- _Task statement_
Up to and including the line containing "Figure 10. The influence", retype each line of the listing below exactly, beginning with the first.

/---

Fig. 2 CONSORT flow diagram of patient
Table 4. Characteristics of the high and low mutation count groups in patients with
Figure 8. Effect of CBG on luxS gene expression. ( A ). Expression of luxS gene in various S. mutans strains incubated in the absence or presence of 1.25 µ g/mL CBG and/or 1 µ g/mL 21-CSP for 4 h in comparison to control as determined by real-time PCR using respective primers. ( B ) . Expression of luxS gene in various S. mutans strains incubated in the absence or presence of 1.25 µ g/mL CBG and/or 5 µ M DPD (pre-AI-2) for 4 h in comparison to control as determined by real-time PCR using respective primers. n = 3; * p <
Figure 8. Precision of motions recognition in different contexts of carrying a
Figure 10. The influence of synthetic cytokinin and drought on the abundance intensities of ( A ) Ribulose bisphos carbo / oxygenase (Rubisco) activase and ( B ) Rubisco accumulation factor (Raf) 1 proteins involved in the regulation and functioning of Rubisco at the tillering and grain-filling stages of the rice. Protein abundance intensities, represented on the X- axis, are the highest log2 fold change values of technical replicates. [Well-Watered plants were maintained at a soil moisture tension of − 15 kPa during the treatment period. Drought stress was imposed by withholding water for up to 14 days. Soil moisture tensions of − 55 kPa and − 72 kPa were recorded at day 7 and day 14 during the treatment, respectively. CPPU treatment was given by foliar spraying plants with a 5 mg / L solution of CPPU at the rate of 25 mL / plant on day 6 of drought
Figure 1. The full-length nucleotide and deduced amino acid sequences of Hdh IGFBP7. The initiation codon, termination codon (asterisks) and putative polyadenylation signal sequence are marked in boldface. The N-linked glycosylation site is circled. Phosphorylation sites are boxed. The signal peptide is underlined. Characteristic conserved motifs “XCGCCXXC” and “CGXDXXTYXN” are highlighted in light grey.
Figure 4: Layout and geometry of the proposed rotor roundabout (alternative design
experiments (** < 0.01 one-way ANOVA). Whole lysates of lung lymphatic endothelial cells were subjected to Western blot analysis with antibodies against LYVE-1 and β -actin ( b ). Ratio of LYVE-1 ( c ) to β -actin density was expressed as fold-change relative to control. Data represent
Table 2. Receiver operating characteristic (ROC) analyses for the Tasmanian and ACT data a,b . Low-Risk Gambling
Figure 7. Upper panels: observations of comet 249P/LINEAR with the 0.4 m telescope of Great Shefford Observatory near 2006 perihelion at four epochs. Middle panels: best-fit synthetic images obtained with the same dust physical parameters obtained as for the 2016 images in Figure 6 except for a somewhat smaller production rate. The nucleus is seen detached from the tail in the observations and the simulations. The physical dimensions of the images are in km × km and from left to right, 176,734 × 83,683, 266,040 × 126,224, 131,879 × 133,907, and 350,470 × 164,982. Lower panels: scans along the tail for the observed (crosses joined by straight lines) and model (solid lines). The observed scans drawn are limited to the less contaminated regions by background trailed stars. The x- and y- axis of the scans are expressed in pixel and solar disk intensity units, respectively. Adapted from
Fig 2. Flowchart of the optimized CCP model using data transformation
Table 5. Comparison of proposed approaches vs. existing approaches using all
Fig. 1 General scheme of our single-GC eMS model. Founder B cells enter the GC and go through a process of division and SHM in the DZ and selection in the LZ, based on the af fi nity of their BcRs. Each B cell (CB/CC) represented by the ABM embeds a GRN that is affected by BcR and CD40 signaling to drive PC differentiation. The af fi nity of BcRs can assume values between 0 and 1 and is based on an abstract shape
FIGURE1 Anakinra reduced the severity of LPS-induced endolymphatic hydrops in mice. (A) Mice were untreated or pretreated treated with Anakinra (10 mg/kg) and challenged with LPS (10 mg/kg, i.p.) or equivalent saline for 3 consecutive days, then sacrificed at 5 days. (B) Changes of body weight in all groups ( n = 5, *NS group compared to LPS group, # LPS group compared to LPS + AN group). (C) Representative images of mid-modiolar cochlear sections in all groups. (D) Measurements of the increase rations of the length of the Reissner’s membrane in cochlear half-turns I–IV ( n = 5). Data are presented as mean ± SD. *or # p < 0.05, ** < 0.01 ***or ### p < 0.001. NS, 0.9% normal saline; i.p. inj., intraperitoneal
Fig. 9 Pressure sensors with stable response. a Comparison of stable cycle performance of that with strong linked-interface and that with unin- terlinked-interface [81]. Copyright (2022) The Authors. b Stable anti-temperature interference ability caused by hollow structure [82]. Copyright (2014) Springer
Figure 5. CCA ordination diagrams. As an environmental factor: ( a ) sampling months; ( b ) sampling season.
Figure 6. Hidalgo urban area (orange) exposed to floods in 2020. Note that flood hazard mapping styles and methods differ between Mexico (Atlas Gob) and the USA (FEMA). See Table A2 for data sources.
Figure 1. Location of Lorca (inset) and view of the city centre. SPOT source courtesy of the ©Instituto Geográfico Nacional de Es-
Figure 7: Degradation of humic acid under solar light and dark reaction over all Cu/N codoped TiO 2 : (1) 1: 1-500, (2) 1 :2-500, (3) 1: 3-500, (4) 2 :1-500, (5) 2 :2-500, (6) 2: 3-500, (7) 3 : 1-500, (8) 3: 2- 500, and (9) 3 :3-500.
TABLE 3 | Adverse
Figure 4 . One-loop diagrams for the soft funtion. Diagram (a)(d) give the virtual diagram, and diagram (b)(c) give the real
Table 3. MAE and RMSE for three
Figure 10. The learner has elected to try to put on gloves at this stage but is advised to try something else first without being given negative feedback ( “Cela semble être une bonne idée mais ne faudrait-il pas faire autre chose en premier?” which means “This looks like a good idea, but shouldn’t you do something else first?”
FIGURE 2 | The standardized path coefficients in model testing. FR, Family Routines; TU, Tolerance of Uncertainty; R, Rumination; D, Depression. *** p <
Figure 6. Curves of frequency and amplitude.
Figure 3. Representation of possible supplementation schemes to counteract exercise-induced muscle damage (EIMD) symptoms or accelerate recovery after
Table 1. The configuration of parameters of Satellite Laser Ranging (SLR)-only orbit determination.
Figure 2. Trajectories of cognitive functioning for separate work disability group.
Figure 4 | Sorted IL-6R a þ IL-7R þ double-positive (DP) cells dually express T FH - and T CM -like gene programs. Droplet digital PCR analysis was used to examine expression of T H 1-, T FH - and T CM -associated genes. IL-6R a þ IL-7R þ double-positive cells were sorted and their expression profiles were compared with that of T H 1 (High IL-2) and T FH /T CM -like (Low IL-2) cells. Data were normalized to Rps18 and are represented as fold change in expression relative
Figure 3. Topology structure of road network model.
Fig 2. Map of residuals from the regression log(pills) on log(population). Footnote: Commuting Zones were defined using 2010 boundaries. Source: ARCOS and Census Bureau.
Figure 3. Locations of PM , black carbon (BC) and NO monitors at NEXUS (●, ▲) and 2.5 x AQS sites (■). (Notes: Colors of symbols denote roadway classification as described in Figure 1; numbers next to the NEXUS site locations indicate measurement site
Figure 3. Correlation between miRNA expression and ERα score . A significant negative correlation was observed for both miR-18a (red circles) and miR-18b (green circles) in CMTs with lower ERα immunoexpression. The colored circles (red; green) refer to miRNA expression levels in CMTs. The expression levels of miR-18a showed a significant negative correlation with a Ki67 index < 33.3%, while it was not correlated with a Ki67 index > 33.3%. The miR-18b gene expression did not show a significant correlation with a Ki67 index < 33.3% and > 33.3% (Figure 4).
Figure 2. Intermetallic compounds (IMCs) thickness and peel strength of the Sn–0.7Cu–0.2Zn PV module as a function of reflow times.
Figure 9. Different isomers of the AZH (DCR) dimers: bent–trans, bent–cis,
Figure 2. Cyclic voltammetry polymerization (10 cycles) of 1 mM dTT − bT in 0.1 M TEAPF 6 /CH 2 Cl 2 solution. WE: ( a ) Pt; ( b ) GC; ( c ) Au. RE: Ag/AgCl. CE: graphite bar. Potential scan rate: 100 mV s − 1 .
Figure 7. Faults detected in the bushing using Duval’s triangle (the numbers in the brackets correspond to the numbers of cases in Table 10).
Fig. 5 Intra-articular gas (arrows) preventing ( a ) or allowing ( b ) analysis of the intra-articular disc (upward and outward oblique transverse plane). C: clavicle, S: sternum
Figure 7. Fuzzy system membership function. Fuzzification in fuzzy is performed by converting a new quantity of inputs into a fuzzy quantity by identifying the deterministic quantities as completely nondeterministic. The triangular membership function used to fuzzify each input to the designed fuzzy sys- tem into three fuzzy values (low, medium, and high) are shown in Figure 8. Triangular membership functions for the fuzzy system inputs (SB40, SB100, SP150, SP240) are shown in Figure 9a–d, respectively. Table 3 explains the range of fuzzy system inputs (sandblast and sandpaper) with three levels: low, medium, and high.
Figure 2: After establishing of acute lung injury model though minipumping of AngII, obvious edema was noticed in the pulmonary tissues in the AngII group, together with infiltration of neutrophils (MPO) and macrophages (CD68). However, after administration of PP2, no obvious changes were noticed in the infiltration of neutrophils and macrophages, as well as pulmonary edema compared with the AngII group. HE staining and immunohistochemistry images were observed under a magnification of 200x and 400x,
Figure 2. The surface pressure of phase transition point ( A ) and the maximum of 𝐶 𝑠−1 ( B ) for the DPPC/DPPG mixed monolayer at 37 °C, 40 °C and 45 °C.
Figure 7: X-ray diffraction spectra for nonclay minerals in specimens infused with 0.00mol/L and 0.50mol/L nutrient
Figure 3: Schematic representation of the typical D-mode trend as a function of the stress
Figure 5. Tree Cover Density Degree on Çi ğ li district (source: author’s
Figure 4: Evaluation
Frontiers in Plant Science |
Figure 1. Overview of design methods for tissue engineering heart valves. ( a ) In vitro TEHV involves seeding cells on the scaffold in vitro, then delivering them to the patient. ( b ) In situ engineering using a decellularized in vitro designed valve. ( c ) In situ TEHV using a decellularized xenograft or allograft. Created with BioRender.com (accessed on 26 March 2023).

\---

- _Expected answer_
Fig. 2 CONSORT flow diagram of patient
Table 4. Characteristics of the high and low mutation count groups in patients with
Figure 8. Effect of CBG on luxS gene expression. ( A ). Expression of luxS gene in various S. mutans strains incubated in the absence or presence of 1.25 µ g/mL CBG and/or 1 µ g/mL 21-CSP for 4 h in comparison to control as determined by real-time PCR using respective primers. ( B ) . Expression of luxS gene in various S. mutans strains incubated in the absence or presence of 1.25 µ g/mL CBG and/or 5 µ M DPD (pre-AI-2) for 4 h in comparison to control as determined by real-time PCR using respective primers. n = 3; * p <
Figure 8. Precision of motions recognition in different contexts of carrying a
Figure 10. The influence of synthetic cytokinin and drought on the abundance intensities of ( A ) Ribulose bisphos carbo / oxygenase (Rubisco) activase and ( B ) Rubisco accumulation factor (Raf) 1 proteins involved in the regulation and functioning of Rubisco at the tillering and grain-filling stages of the rice. Protein abundance intensities, represented on the X- axis, are the highest log2 fold change values of technical replicates. [Well-Watered plants were maintained at a soil moisture tension of − 15 kPa during the treatment period. Drought stress was imposed by withholding water for up to 14 days. Soil moisture tensions of − 55 kPa and − 72 kPa were recorded at day 7 and day 14 during the treatment, respectively. CPPU treatment was given by foliar spraying plants with a 5 mg / L solution of CPPU at the rate of 25 mL / plant on day 6 of drought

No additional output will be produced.